Fusion has completed more than 270 investments focused on the SME market in east Africa. It won’t disclose its investment returns, although its average non-performing assets from its portfolio of early stage SMEs sits at 5%.

“We agree completely with the demographic story. The aspiring consumers at the base of the pyramid are not going to stop. All they want to do in their lives is progress up the income curve – that is an aspiration you can invest in.

“[Africa] is the last untapped continent for playing the base of the pyramid investment opportunity. What is attractive about Africa is the [number of] domestic economies driven by natural resources. The timing now is excellent,” adds Kotecha.

However he warns that the biggest risk is valuation, “it’s incredibly easy to overpay. The only way not to overpay is broaden your universe of opportunities, work with people with real presence on the ground. There’s no shortcut – you can fly in and make an investment and feel good about it, but know you’ve paid up for it. It’s tough to sort through the numbers.”

For all its emphasis on “three-dimensional investing”, the concept sounds to many as a tweak on impact investing, although One Thousand & One Voices’s chief executive is adamant what it is doing is not impact investing that accepts lower financial performance. “This is not philanthropy, this not impact investment in the sense of reduced returns,” says Jordaan, the fund aims to deliver top returns, although he can’t reveal precise target figures. However The Impact Investor Survey, a report released by JP Morgan and the Global Impact Investing Network (GIIN) in May, challenges Jordaan’s assertions about impact investing delivering reduced returns. The survey of 125 of the world’s largest impact investors found 54% targeted competitive, market rate returns – which rose to 60% among North American respondents.

One Thousand & One Voices aims to hold assets for much longer, on average, than a typical private equity fund whose time horizons are three to four years – although it does not rule out short-term deployments.

Taking the long view is what it’s all about for Belk.

“We’re willing to do it in a way that families have built wealth over many years, which is patient capital, and make decisions and use of capital for the long-term. Building family wealth often takes 10, 15, 20 years,” Belk adds.

“We’re looking for returns that are beyond financial. We want to spur economic creation in the lives of the entities and the people that are employed there over time,” says Belk, although they do want it to make economic sense. “We’re not going to lower our financial expectations over multiple years. We think we can accomplish both for multiple returns.”

Getting the next generation of family members involved is another differentiator from traditional private equity. One Thousand & One Voices provides office space in some of its locations that are reserved exclusively to allow family and next generation members to work in its premises. It was a big attraction to Belk.

“My older kids, who are in their late 20s, got so excited about this,” enthuses Belk. “There’s a whole generational effect about using this family capital in such a positive way. I’ve taken my oldest son, who is 25, to Africa previously and this echoes really well with the Millennial generation.”

“That [Millennial] generation is looking for authentic initiatives where capital is used not just for financial return. Many of them are looking for authentic initiatives and experiences where people have the opportunity to grow and better themselves and their family,” Belk concludes.

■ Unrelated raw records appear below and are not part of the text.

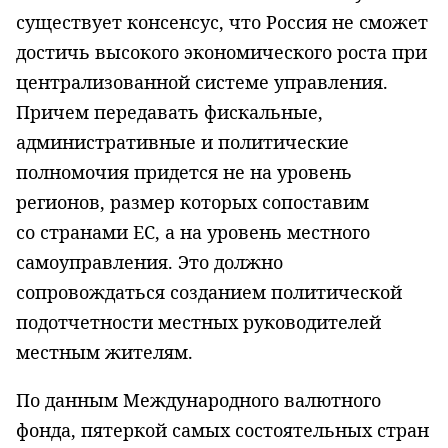
существует консенсус, что Россия не сможет
достичь высокого экономического роста при
централизованной системе управления.
Причем передавать фискальные,
административные и политические
полномочия придется не на уровень
регионов, размер которых сопоставим
со странами ЕС, а на уровень местного
самоуправления. Это должно
сопровождаться созданием политической
подотчетности местных руководителей
местным жителям.
По данным Международного валютного
фонда, пятеркой самых состоятельных стран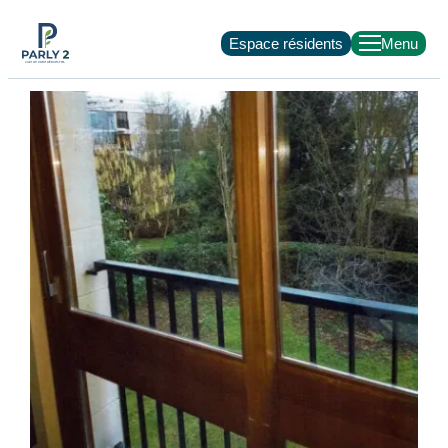
Espace résidents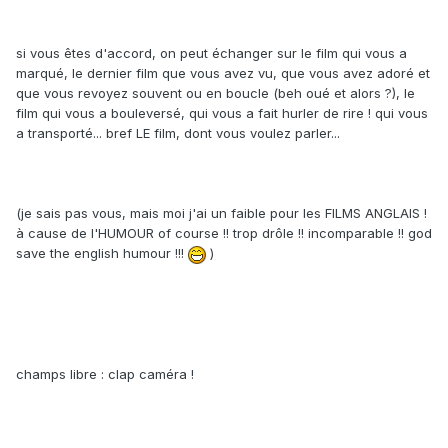
si vous êtes d'accord, on peut échanger sur le film qui vous a
marqué, le dernier film que vous avez vu, que vous avez adoré et
que vous revoyez souvent ou en boucle (beh oué et alors ?), le
film qui vous a bouleversé, qui vous a fait hurler de rire ! qui vous
a transporté... bref LE film, dont vous voulez parler...
(je sais pas vous, mais moi j'ai un faible pour les FILMS ANGLAIS !
à cause de l'HUMOUR of course !! trop drôle !! incomparable !! god
save the english humour !!!
)
champs libre : clap caméra !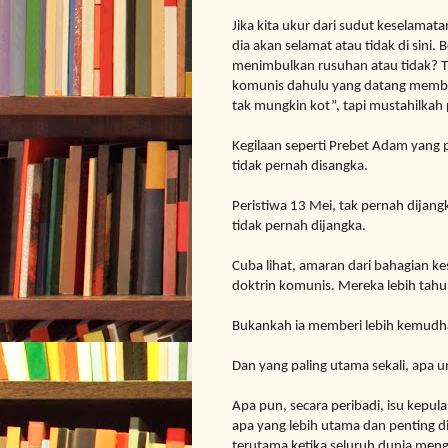
Jika kita ukur dari sudut keselamat
dia akan selamat atau tidak di sini. 
menimbulkan rusuhan atau tidak? T
komunis dahulu yang datang membunu
tak mungkin kot”, tapi mustahilkah 
Kegilaan seperti Prebet Adam yang
tidak pernah disangka.
Peristiwa 13 Mei, tak pernah dijang
tidak pernah dijangka.
Cuba lihat, amaran dari bahagian 
doktrin komunis. Mereka lebih tahu
Bukankah ia memberi
lebih kemudh
Dan yang paling utama sekali, apa 
Apa pun, secara peribadi, isu kepul
apa yang lebih utama dan penting di
terutama ketika seluruh dunia menga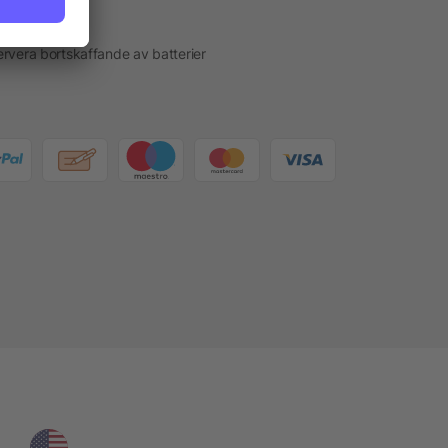
akt
rvera bortskaffande av batterier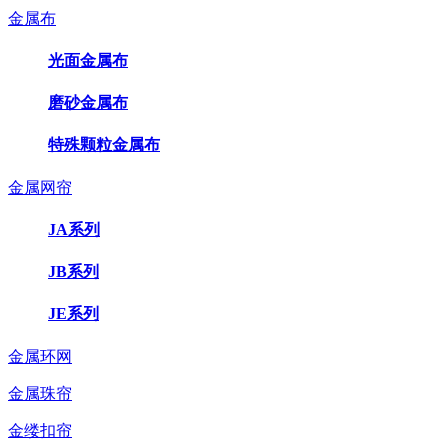
金属布
光面金属布
磨砂金属布
特殊颗粒金属布
金属网帘
JA系列
JB系列
JE系列
金属环网
金属珠帘
金缕扣帘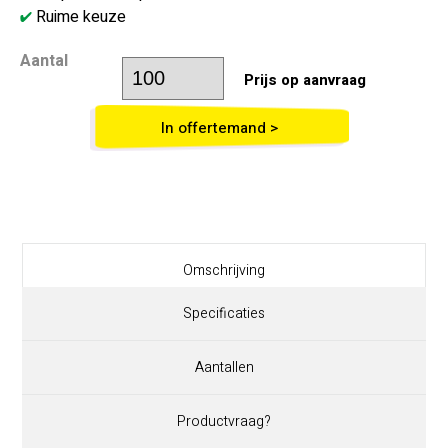
Ruime keuze
Aantal
Prijs op aanvraag
In offertemand >
Omschrijving
Specificaties
Aantallen
Productvraag?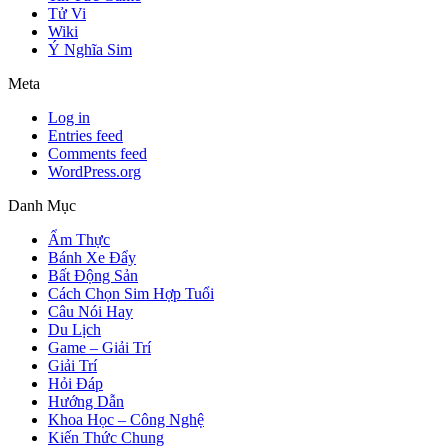
Tử Vi
Wiki
Ý Nghĩa Sim
Meta
Log in
Entries feed
Comments feed
WordPress.org
Danh Mục
Ẩm Thực
Bánh Xe Đẩy
Bất Động Sản
Cách Chọn Sim Hợp Tuổi
Câu Nói Hay
Du Lịch
Game – Giải Trí
Giải Trí
Hỏi Đáp
Hướng Dẫn
Khoa Học – Công Nghệ
Kiến Thức Chung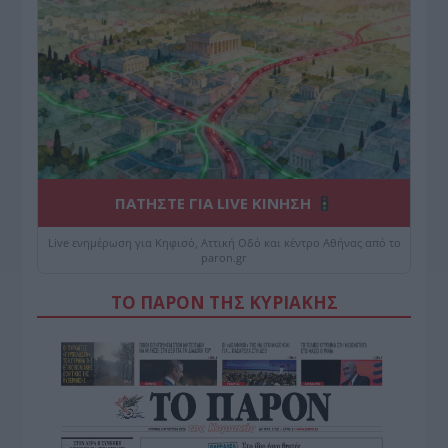
ΠΑΤΗΣΤΕ ΓΙΑ LIVE ΚΙΝΗΣΗ
Live ενημέρωση για Κηφισό, Αττική Οδό και κέντρο Αθήνας από το
paron.gr
ΤΟ ΠΑΡΟΝ ΤΗΣ ΚΥΡΙΑΚΗΣ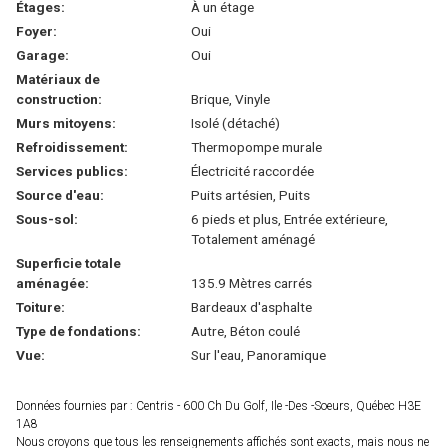
Étages:
À un étage
Foyer:
Oui
Garage:
Oui
Matériaux de
construction:
Brique, Vinyle
Murs mitoyens:
Isolé (détaché)
Refroidissement:
Thermopompe murale
Services publics:
Électricité raccordée
Source d'eau:
Puits artésien, Puits
Sous-sol:
6 pieds et plus, Entrée extérieure,
Totalement aménagé
Superficie totale
aménagée:
135.9 Mètres carrés
Toiture:
Bardeaux d'asphalte
Type de fondations:
Autre, Béton coulé
Vue:
Sur l'eau, Panoramique
Données fournies par : Centris - 600 Ch Du Golf, Ile -Des -Soeurs, Québec H3E
1A8
Nous croyons que tous les renseignements affichés sont exacts, mais nous ne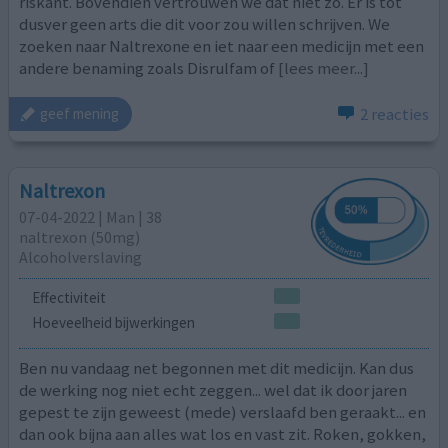
riskant. Bovendien vertrouwen we dat niet zo. Er is tot
dusver geen arts die dit voor zou willen schrijven. We
zoeken naar Naltrexone en iet naar een medicijn met een
andere benaming zoals Disrulfam of
[lees meer...]
2 reacties
geef mening
Naltrexon
07-04-2022 | Man | 38
naltrexon (50mg)
Alcoholverslaving
Effectiviteit
Hoeveelheid bijwerkingen
Ben nu vandaag net begonnen met dit medicijn. Kan dus
de werking nog niet echt zeggen... wel dat ik door jaren
gepest te zijn geweest (mede) verslaafd ben geraakt... en
dan ook bijna aan alles wat los en vast zit. Roken, gokken,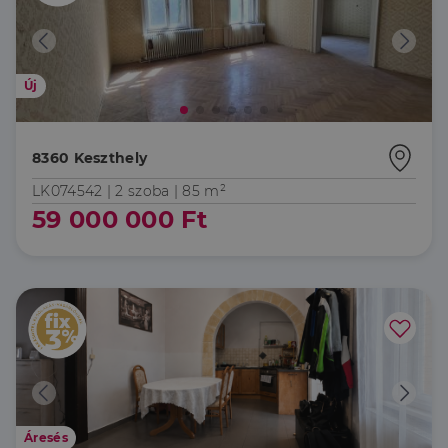
Új
8360 Keszthely
LK074542 |
2 szoba
| 85 m²
59 000 000 Ft
Áresés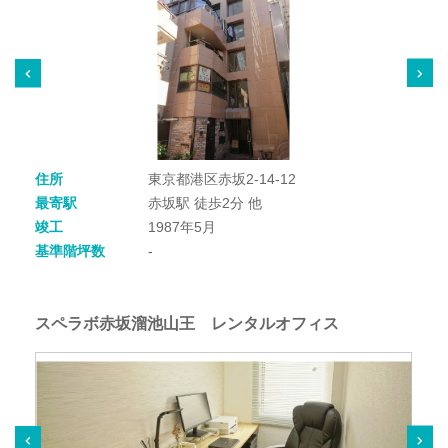
住所
東京都港区赤坂2-14-12
最寄駅
赤坂駅 徒歩2分 他
竣工
1987年5月
基準階坪数
-
スペラボ赤坂溜池山王 レンタルオフィス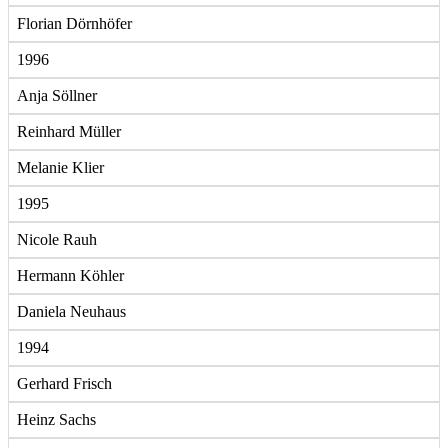
Florian Dörnhöfer
1996
Anja Söllner
Reinhard Müller
Melanie Klier
1995
Nicole Rauh
Hermann Köhler
Daniela Neuhaus
1994
Gerhard Frisch
Heinz Sachs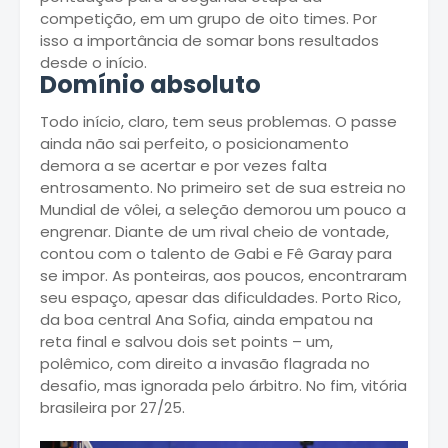
competição, em um grupo de oito times. Por
isso a importância de somar bons resultados
desde o início.
Domínio absoluto
Todo início, claro, tem seus problemas. O passe
ainda não sai perfeito, o posicionamento
demora a se acertar e por vezes falta
entrosamento. No primeiro set de sua estreia no
Mundial de vôlei, a seleção demorou um pouco a
engrenar. Diante de um rival cheio de vontade,
contou com o talento de Gabi e Fê Garay para
se impor. As ponteiras, aos poucos, encontraram
seu espaço, apesar das dificuldades. Porto Rico,
da boa central Ana Sofia, ainda empatou na
reta final e salvou dois set points – um,
polêmico, com direito a invasão flagrada no
desafio, mas ignorada pelo árbitro. No fim, vitória
brasileira por 27/25.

Jordaan concludes our interview in his characteristically impassioned way: “We’re not about sacrificing financial returns or building companies that don’t create many jobs and don’t have much growth. We think the way to do it, which is further differentiation from certain types of impact and other investment funds, is based on a first-of-a-kind approach that brings together the world’s leading families the way we’re assembling them by industry and by geography, to agree collectively that they can do more to build transformative companies the right way.”

Passionate families with patient capital: it’s a powerful formula.